J Cheminform. 2021 Dec 11;13(1):98. doi: 10.1186/s13321-021-00575-3.
Rapid solvent selection is of great significance in chemistry. However, solubility prediction remains a crucial challenge. This study aimed to develop machine learning models that can accurately predict compound solubility in organic solvents. A dataset containing 5081 experimental temperature and solubility data of compounds in organic solvents was extracted and standardized. Molecular fingerprints were selected to characterize structural features. lightGBM was compared with deep learning and traditional machine learning (PLS, Ridge regression, kNN, DT, ET, RF, SVM) to develop models for predicting solubility in organic solvents at different temperatures. Compared to other models, lightGBM exhibited significantly better overall generalization (logS ± 0.20). For unseen solutes, our model gave a prediction accuracy (logS ± 0.59) close to the expected noise level of experimental solubility data. lightGBM revealed the physicochemical relationship between solubility and structural features. Our method enables rapid solvent screening in chemistry and may be applied to solubility prediction in other solvents.
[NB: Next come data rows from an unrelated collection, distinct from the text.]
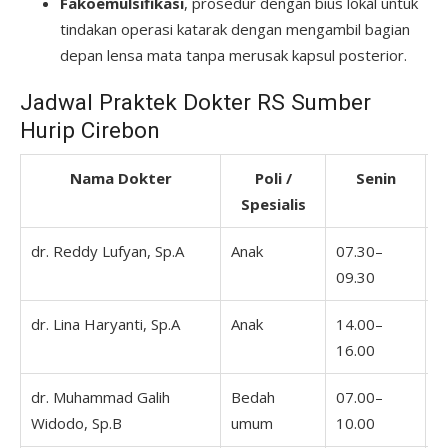
Fakoemulsifikasi
, prosedur dengan bius lokal untuk
tindakan operasi katarak dengan mengambil bagian
depan lensa mata tanpa merusak kapsul posterior.
Jadwal Praktek Dokter RS Sumber
Hurip Cirebon
Nama Dokter
Poli /
Senin
Spesialis
dr. Reddy Lufyan, Sp.A
Anak
07.30–
0
09.30
1
dr. Lina Haryanti, Sp.A
Anak
14.00–
16.00
dr. Muhammad Galih
Bedah
07.00–
0
Widodo, Sp.B
umum
10.00
1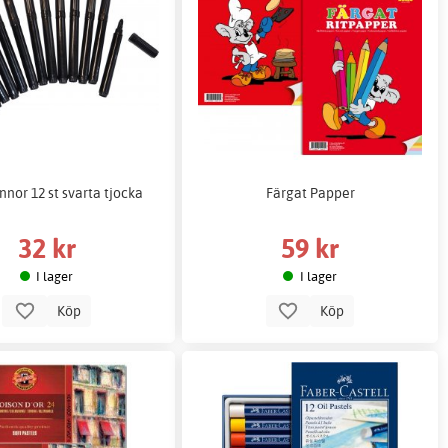
nnor 12 st svarta tjocka
Färgat Papper
32 kr
59 kr
I lager
I lager
Köp
Köp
快速选择溶剂在化学领域具有重要意义。然而,溶解度预测仍然是一项关键挑战。本研究旨在开发能够准确预测化合物在有机溶剂中溶解度的机器学习模型。提取并标准化了一个包含5081个化合物在有机溶剂中的实验温度和溶解度数据的数据集。选择分子指纹来表征结构特征。将lightGBM与深度学习和传统机器学习(PLS、岭回归、kNN、决策树、随机森林、随机森林、支持向量机)进行比较,以开发预测不同温度下有机溶剂中溶解度的模型。与其他模型相比,lightGBM表现出明显更好的整体泛化能力(logS±0.20)。对于未见过的溶质,我们的模型给出的预测准确率(logS±0.59)接近实验溶解度数据的预期噪声水平。lightGBM揭示了溶解度与结构特征之间的物理化学关系。我们的方法能够在化学领域实现快速溶剂筛选,并可能应用于其他溶剂的溶解度预测。